Adherent cells were washed with PBS and dissociated enzymatically in 0.25% trypsin for 2–5 min or until cells become unadhered to the plate. The cells were sieved through a 40-μm sieve (BD Falcon) and 18 G needle to obtain single cell suspensions. 1000 single cells were plated in 24-well ultra-low attachment plates (Corning) in a phenol red-free mammary epithelial basal medium (DMEM: F12; Thermo Scientific) containing 1% B27 Supplement (Invitrogen), 1% penicillin-streptomycin (Invitrogen), 5 μg/ml insulin (Invitrogen), 20 ng/ml EGF (Sigma Aldrich), 1 ng/ml hydrocortisone (Sigma Aldrich), and 100 μM β-mercaptoethanol. Tumorspheres were allowed to grow for 8 days and then were imaged with ZEN microscopy software. Sobel edge detection was used to find the edges of cells in the images, and areas were calculated by counting the number of pixels in each tumorsphere and a scaling by a factor to calculate the real area in micrometers2 of each tumorsphere. The number of tumorspheres in each image was calculated by counting the number of cell groups with a diameter greater than 50 micrometers.

RNA-sequencing experiments

2D and 3D cultures of CREB5 or luciferase overexpressed cell lines were cultured as stated above. RNA was extracted from the cell lines using a RNeasy Mini Kit (Qiagen). For RNA-seq experiments, library preparations, quality control and sequencing were performed by Novogene. All groups had three replicated expect the CREB5 overexpressed 2D cultured HCC1806 cell line had two.

Surfaceome experiments

Both cell lines were seeded in a 15 cm plate, then a Cell Surface Protein Biotinylation and Isolation Kit (Pierce) was utilized to isolate proteins.
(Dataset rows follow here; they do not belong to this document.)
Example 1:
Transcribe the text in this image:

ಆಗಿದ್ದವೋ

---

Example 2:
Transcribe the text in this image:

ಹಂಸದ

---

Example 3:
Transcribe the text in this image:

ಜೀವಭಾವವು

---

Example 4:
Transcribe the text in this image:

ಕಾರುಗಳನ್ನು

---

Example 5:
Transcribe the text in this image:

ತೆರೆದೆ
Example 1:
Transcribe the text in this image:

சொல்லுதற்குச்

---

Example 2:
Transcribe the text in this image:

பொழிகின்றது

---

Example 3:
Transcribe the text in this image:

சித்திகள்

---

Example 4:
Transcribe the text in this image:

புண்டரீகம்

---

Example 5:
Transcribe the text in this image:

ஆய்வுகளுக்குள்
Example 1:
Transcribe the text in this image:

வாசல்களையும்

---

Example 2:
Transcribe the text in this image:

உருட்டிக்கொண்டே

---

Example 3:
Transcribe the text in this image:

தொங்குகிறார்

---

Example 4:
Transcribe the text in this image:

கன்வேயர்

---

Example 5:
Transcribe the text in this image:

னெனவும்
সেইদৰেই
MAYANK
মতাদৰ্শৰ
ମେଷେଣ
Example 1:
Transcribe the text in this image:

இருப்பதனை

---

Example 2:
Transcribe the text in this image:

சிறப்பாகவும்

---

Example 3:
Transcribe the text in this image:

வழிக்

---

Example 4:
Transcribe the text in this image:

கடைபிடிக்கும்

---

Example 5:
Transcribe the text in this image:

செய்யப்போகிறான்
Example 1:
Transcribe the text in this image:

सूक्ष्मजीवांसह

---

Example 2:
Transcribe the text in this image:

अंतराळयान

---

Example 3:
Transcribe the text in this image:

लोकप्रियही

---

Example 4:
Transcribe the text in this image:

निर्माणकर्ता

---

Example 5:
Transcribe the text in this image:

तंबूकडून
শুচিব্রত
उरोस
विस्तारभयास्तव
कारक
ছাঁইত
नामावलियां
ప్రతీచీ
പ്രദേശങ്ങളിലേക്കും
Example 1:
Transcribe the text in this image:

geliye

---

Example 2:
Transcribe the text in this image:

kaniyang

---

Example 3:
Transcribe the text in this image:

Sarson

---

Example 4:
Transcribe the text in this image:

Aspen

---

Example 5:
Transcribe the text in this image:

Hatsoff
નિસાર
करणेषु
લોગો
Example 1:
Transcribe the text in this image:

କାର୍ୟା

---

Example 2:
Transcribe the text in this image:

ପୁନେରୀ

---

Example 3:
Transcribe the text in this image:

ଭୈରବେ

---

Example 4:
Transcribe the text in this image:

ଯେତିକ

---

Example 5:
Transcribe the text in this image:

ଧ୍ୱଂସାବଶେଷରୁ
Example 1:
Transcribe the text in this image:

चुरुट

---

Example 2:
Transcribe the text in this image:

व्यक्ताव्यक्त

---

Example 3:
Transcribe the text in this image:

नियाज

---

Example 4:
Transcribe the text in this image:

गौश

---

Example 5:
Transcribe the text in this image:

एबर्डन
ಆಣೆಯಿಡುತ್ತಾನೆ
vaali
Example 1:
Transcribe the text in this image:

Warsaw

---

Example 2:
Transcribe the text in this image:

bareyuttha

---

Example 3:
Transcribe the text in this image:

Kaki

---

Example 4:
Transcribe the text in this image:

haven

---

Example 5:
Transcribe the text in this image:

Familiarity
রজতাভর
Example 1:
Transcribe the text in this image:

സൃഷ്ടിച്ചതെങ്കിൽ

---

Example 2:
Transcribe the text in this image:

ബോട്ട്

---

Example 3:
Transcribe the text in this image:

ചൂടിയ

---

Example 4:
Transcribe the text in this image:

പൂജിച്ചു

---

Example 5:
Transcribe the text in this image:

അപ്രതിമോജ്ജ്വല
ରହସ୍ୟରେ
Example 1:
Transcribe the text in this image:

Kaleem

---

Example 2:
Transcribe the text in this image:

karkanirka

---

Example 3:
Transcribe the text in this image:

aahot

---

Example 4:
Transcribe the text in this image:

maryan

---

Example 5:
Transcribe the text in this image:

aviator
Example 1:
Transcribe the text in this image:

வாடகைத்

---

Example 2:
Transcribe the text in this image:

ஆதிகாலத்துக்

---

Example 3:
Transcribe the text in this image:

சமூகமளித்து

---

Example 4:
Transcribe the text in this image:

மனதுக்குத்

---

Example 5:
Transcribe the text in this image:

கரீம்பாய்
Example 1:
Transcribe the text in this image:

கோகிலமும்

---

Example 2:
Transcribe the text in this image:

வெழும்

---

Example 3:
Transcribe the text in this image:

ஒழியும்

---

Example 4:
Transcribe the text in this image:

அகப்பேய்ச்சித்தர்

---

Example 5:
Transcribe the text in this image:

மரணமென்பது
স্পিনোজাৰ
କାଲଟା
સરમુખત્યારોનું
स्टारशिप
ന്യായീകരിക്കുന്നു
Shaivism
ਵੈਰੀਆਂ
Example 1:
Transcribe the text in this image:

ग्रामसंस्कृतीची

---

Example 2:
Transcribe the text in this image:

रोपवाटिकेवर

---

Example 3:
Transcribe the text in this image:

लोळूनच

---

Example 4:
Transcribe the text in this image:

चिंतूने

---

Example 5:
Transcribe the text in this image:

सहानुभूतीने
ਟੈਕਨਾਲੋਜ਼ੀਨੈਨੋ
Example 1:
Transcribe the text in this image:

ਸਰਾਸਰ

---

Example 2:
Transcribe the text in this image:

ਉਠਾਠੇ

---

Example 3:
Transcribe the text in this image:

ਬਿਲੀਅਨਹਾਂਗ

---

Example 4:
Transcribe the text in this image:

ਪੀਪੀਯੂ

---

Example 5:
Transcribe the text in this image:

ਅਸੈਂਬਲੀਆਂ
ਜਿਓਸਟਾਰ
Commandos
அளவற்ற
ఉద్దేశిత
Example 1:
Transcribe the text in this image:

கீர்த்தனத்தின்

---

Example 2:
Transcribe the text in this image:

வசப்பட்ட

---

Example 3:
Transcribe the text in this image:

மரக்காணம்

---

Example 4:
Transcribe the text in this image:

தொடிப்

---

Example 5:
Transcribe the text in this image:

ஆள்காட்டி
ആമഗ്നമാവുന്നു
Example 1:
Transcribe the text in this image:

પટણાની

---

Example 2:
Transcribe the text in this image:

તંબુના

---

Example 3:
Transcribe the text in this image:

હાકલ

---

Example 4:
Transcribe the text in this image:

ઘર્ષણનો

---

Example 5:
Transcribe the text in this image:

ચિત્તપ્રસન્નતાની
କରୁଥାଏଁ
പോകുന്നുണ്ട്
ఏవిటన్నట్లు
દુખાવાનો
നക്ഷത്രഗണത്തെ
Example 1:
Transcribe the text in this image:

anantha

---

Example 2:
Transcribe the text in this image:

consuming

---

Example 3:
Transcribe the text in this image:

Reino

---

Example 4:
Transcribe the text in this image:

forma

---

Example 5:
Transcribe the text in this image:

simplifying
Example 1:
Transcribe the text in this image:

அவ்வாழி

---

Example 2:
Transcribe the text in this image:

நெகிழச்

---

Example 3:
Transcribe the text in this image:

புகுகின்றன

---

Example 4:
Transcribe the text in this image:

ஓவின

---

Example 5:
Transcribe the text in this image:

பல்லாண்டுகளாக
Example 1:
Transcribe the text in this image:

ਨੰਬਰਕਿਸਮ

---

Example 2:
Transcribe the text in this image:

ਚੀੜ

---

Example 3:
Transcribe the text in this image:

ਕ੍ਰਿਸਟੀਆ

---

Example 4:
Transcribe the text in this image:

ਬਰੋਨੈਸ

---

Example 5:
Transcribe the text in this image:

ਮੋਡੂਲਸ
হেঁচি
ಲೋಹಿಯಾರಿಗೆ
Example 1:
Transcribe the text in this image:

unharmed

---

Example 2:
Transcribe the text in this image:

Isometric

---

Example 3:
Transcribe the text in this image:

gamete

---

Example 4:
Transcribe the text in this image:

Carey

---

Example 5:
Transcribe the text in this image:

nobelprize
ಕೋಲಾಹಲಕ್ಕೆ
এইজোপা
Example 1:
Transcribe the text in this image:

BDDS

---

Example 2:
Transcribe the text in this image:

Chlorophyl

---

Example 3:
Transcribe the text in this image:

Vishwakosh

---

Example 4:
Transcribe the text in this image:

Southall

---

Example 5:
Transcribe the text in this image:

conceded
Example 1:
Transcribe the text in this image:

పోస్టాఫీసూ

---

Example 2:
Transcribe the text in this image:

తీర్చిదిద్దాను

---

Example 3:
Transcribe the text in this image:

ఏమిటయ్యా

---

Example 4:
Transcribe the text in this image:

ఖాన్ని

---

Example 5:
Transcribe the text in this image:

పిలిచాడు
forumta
Biotinylated proteins were then subjected to mass spectrometry through the Center for Metabolomics and Proteomics at the University of Minnesota. Proteom Discoverer (Thermo Scientific) was used for peptide identification and label-free quantification (LFQ). Peptide sequences, and thus protein identities, were determined by matching them against the UniProt database. Significance was assessed using an ANOVA test with Benjamini Hochberg adjustment.